Although a few embodiments of the present invention have been shown and described, it would be appreciated by those skilled in the art that changes may be made in this embodiment without departing from the principles and spirit of the invention, the scope of which is defined in the claims and their equivalents.

Claims

1. A calculation apparatus comprising:

an acquiring unit to acquire an azimuth and an ellipticity angle of a polarization plane of a laser beam passing through a plasma; and

a calculation unit to calculate at least one of a magnetic field profile, an electron density profile and an electron temperature profile in the plasma on the basis of the azimuth and the ellipticity angle.

2. A calculation apparatus comprising:

an acquiring unit to acquire an azimuth and an ellipticity angle of a polarization plane of a laser beam passing through a plasma; and

a calculation unit to simulate the azimuth and the ellipticity angle of the polarization plane of the laser beam passing through the plasma on the basis of a predetermined mathematical model containing a predetermined parameter and to calculate at least one of a magnetic field profile, an electron density profile and an electron temperature profile in the plasma on the basis of a value of the parameter when an index value is smaller than a predetermined value by repeatedly changing the value of the parameter till the index value calculated based on the azimuth and the ellipticity angle and also the azimuth and the ellipticity angle acquired by the acquiring unit becomes smaller than the predetermined value.

3. A calculation method by which a computer executes:

acquiring an azimuth and an ellipticity angle of a polarization plane of a laser beam passing through a plasma; and

calculating at least one of a magnetic field profile, an electron density profile and an electron temperature profile in the plasma on the basis of the azimuth and the ellipticity angle.

4. A calculation method by which a computer executes:

acquiring an azimuth and an ellipticity angle of a polarization plane of a laser beam passing through a plasma; and

simulating the azimuth and the ellipticity angle of the polarization plane of the laser beam passing through the plasma on the basis of a predetermined mathematical model containing a predetermined parameter and calculating at least one of a magnetic field profile, an electron density profile and an electron temperature profile in the plasma on the basis of a value of the parameter when an index value is smaller than a predetermined value by repeatedly changing the value of the parameter till the index value calculated based on the azimuth and the ellipticity angle and also the azimuth and the ellipticity angle acquired by the acquiring unit becomes smaller than the predetermined value.

5. A non-transitory computer readable storage medium storing a calculation program making a computer execute:

acquiring an azimuth and an ellipticity angle of a polarization plane of a laser beam passing through a plasma; and

calculating at least one of a magnetic field profile, an electron density profile and an electron temperature profile in the plasma on the basis of the azimuth and the ellipticity angle.

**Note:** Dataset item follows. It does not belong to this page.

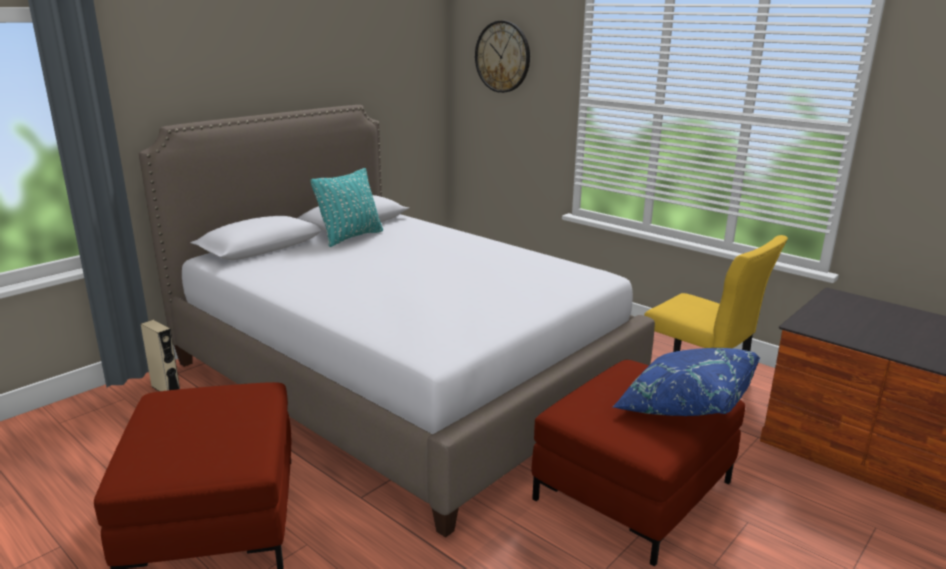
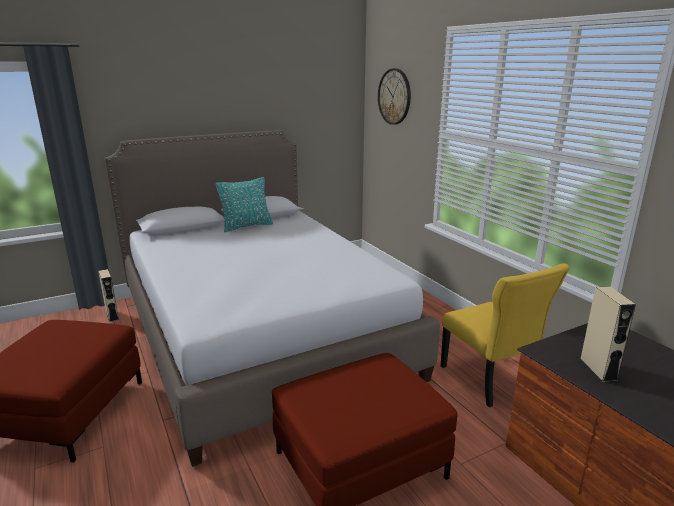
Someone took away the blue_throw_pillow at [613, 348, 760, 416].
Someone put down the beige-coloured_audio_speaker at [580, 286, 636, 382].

6. Anon-transitory computer readable storage medium storing a calculation program making a computer execute:

acquiring an azimuth and an ellipticity angle of a polarization plane of a laser beam passing through a plasma; and

simulating the azimuth and the ellipticity angle of the polarization plane of the laser beam passing through the plasma on the basis of a predetermined mathematical model containing a predetermined parameter and calculating at least one of a magnetic field profile, an electron density profile and an electron temperature profile in the plasma on the basis of a value of the parameter when an index value is smaller than a predetermined value by repeatedly changing the value of the parameter till the index value calculated based on the azimuth and the ellipticity angle and also the azimuth and the ellipticity angle acquired by the acquiring unit becomes smaller than the predetermined value.